Comparison of neuronal connectivity evaluated using two-photon optogenetics and resting-state synchrony: (a) a representative FOV where the neuronal activity was assessed. Cells with green fluorescence are GCaMP6s-expressing neurons. (b) Percent changes in GCaMP6s fluorescence ($\mathrm{\Delta }F/F$) during the resting state (upper) and corresponding scatter plots of $\mathrm{\Delta }F/F$ (lower) for the target and labeled cells in panel (a). Correlation coefficients characterizing the connectivity based on resting-state synchrony (r-values) are shown in the top right of the plots. (c) Comparison of correlation coefficient maps based on two-photon optogenetics (left) and resting-state synchrony (middle). The t-values calculated for the two methods are compared in a scatter plot (right).
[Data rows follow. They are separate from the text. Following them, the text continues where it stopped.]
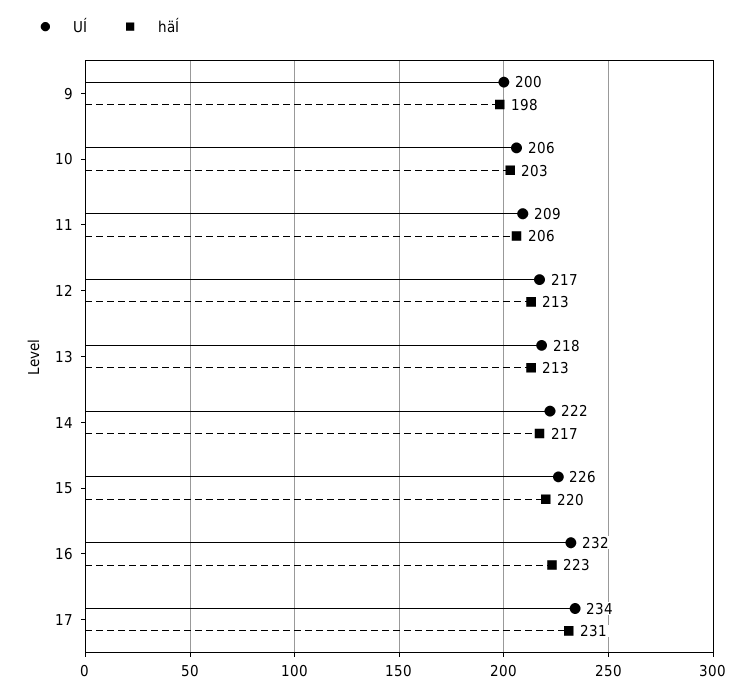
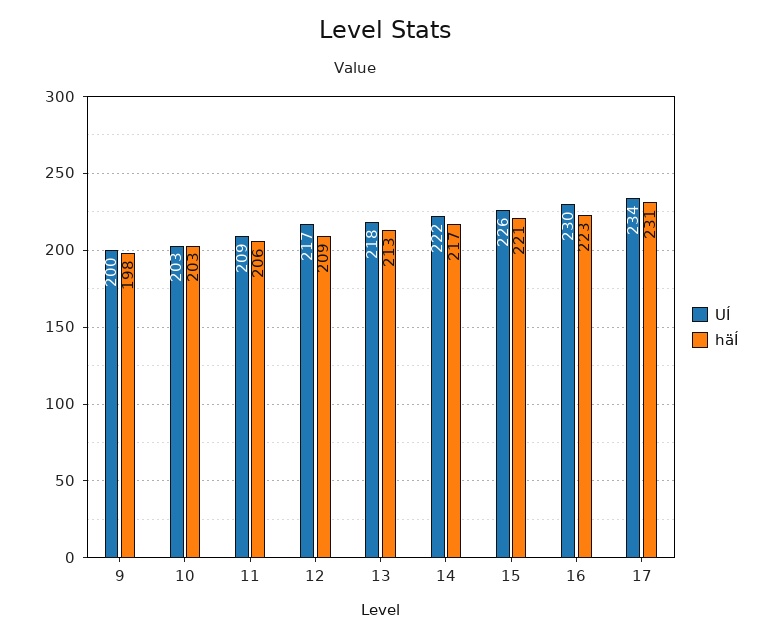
UÍ, 10: 206 -> 203
häÍ, 12: 213 -> 209
häÍ, 15: 220 -> 221
UÍ, 16: 232 -> 230

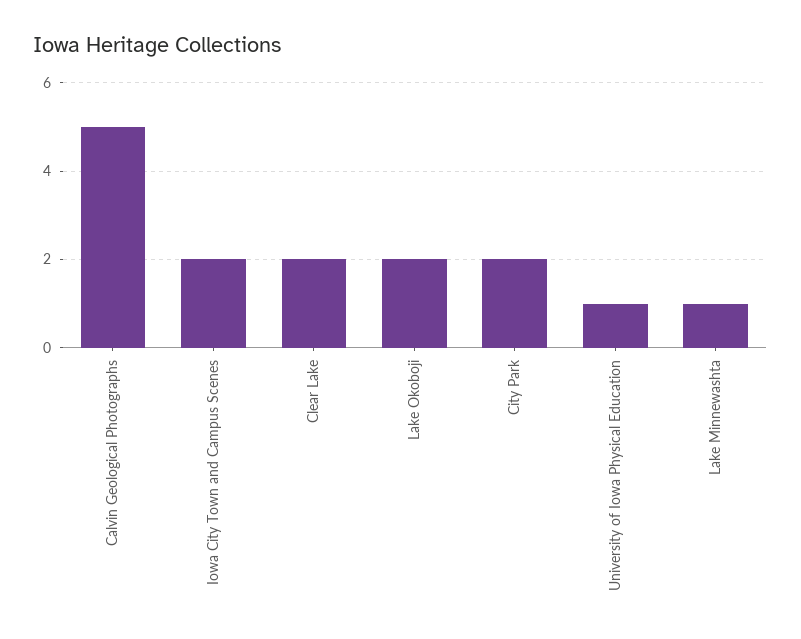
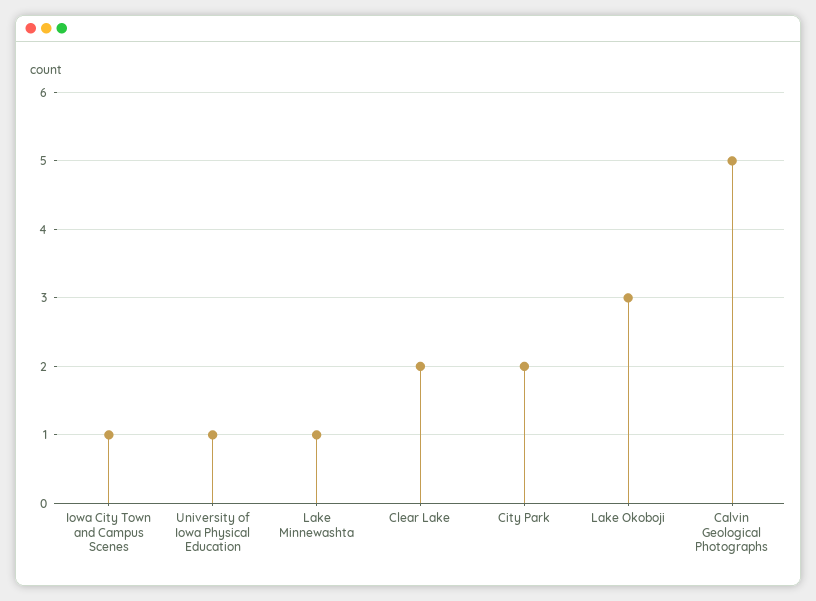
Iowa City Town and Campus Scenes: 2 -> 1
Lake Okoboji: 2 -> 3

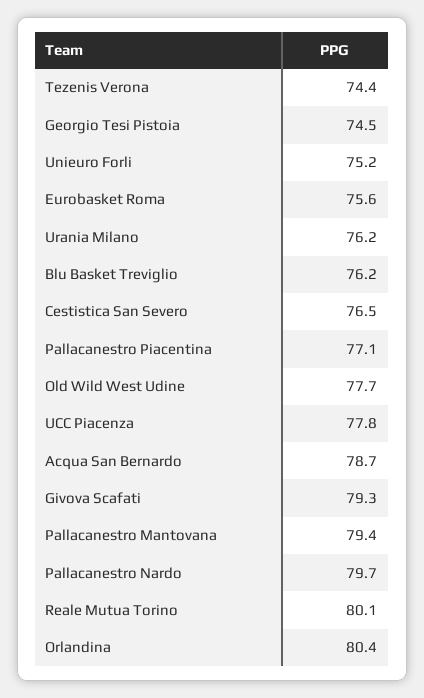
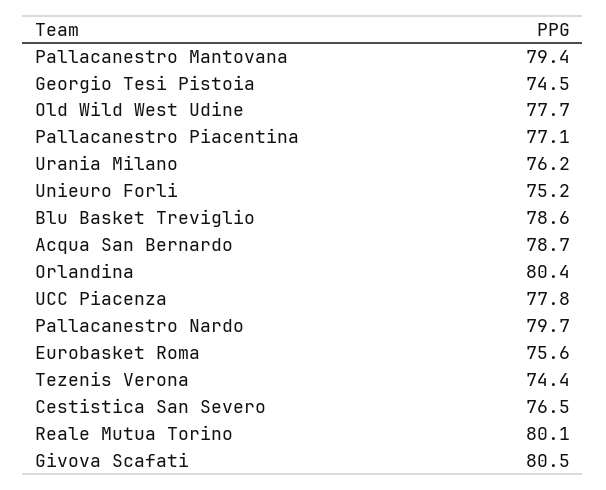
Blu Basket Treviglio: 76.2 -> 78.6
Givova Scafati: 79.3 -> 80.5

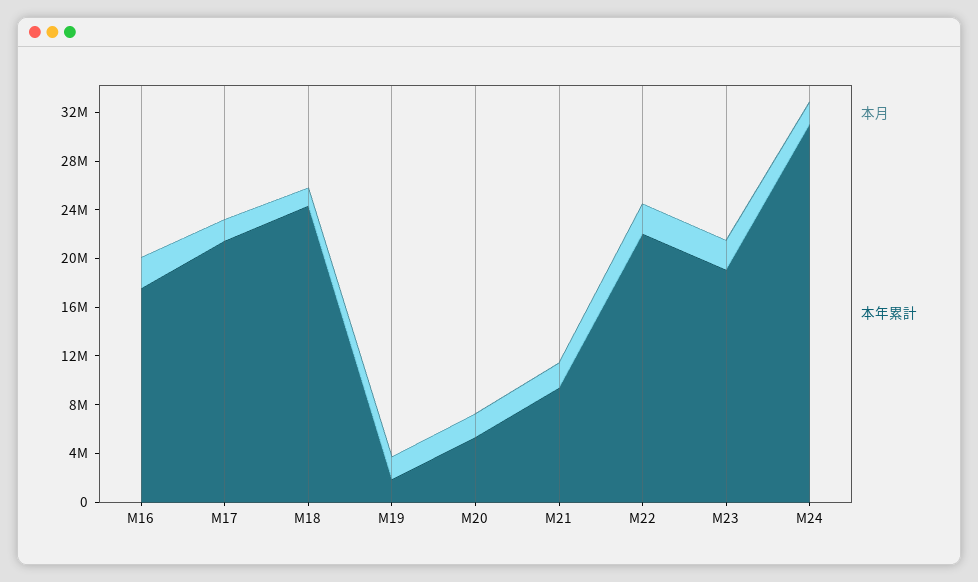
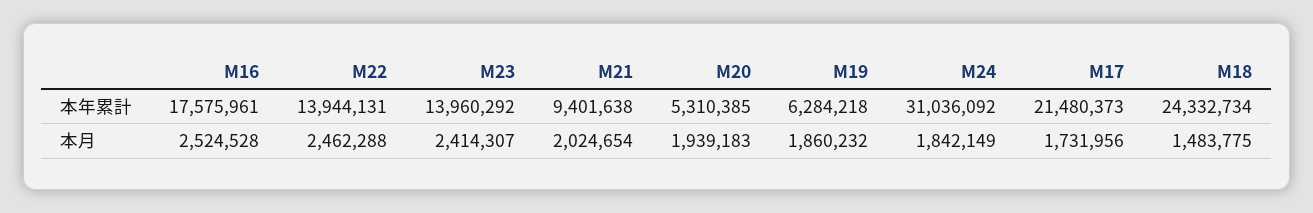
本年累計, M19: 2000000 -> 6284218
本年累計, M22: 22000000 -> 13944131
本年累計, M23: 19000000 -> 13960292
The correlation between these two sets of t-values is $r=0.3445$ ($p<0.05$) in this example. (d) An example where the two sets of t-values are poorly correlated ($r=0.1134$, $p>0.05$). Two target cells were selected for each mouse, making a total of 12 experiments. The distribution of the corresponding r-values is shown in panel (e), and a histogram of the p-values is in panel (f). The black dots in panel (e) correspond to cases where $p<0.05$ in panel (f). A similar relationship exists for the green dots.

Fig. 3

Comparison of two-photon optogenetics-based connectivity and synchrony during sensory stimulation: (a) another representative FOV different from that in Fig. 2 where the neuronal activity was assessed. (b) Percent change in GCaMP6s fluorescence ($\mathrm{\Delta }F/F$) during sensory stimulation (upper) and scatter plots of $\mathrm{\Delta }\mathrm{Activity}$ for the target and labeled cells (lower). The upper part shows representative data from seven out of 20 stimulation periods during the experiments. Correlation coefficients characterizing the connectivity based on synchrony during sensory stimulation (r-values) are shown in the top right of the plots. (c) On the left is a comparison of the correlation coefficient maps obtained with (1) two-photon optogenetics, (2) resting-state synchrony, (3) synchrony during sensory stimulation, and (4) resting-state synchrony after sensory stimulation. To the right of these maps are scatter plots comparing the t-values obtained for two-photon optogenetics with those obtained for resting-state synchrony and synchrony during sensory stimulation. (d) Comparison of the set of r-values obtained for two-photon optogenetics versus resting-state synchrony [same analysis as for Fig. 2(c)], the set of r-values obtained for two-photon optogenetics versus sensory stimulation [shown in panel (c), bottom right], and the set of r-values obtained for two-photon optogenetics versus resting-state after sensory stimulation. The results shown are for the eight experiments where the target neuron did not respond to the external sensory stimulation. The three sets of r-values were compared with the Friedman tests. (e) Comparison of the three sets of p-values accompanying the r-values. The three sets of p-values were also compared with Friedman tests.

Fig. 4

Evaluation of neuronal connectivity in the hypoperfusion model using the two-photon optogenetics-based method: (a) a mouse model of common carotid artery occlusion (CCAO). The left common carotid artery (ipsilateral to the cranial window) was separated from the jugular vein and the vagus nerve (not shown) to be ligated. In this model, there is no significant change in T2WI to indicate cerebral infarction despite reduced blood flow (CBF-ASL). (b) The upper row of images shows a representative FOV before (pre) and 1, 2, and 4 weeks after CCAO. The lower images show corresponding correlation coefficient maps. The target neurons are indicated by the yellow arrows in the upper images and by yellow dots in the lower maps. (c) Mean of the r-values for each animal (dashed lines) and the average over all five animals (solid line) before (pre) and 1, 2, and 4 weeks after CCAO. Differences between the means of the r-values at each of the four timepoints were evaluated with the Friedman test. (d) Mean of the r-values for each animal (dashed lines) and the average (solid line) for five control animals without CCAO measured at the same timepoints as for (c).